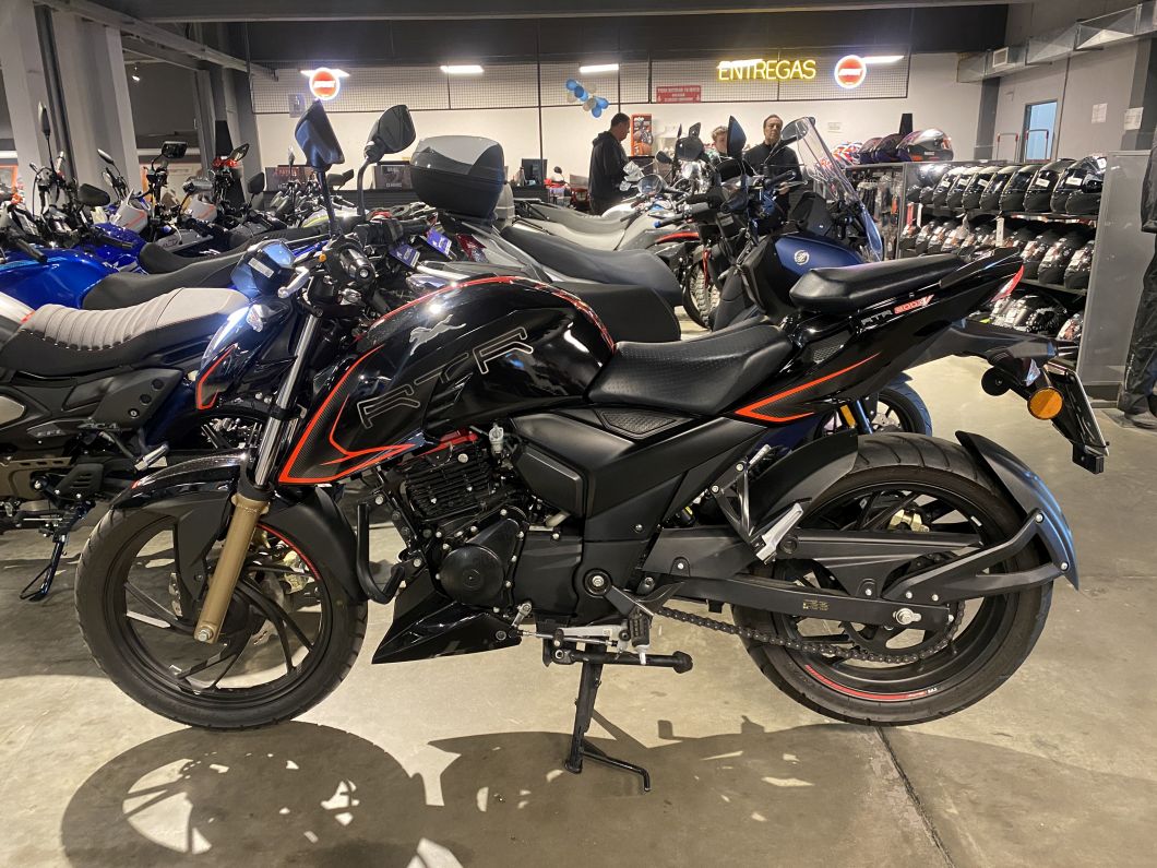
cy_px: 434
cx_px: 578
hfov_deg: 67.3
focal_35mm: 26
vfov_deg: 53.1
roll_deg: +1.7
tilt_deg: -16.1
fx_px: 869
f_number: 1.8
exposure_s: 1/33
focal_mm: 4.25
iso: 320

* * *

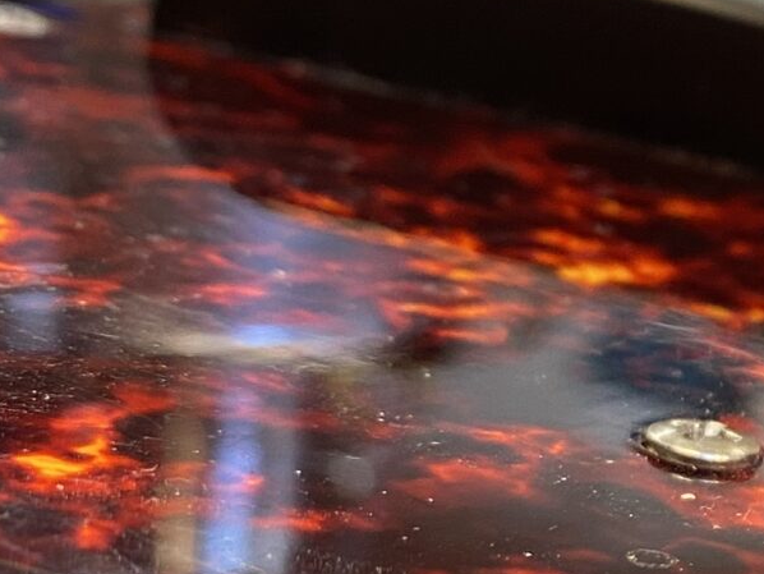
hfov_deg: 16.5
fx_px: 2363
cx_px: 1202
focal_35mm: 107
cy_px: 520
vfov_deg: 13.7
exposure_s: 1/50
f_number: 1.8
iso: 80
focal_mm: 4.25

...

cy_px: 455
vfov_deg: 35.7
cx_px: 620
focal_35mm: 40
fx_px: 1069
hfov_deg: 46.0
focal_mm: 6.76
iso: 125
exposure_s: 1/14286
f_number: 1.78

• [WORK REQUEST]:
When you reach the line with "vfov_deg: 35.7" in the records above, start writing out lines exactly, and stop once the line with "f_number: 1.78" has been written; include nothing else.

• [RESULT]:
vfov_deg: 35.7
cx_px: 620
focal_35mm: 40
fx_px: 1069
hfov_deg: 46.0
focal_mm: 6.76
iso: 125
exposure_s: 1/14286
f_number: 1.78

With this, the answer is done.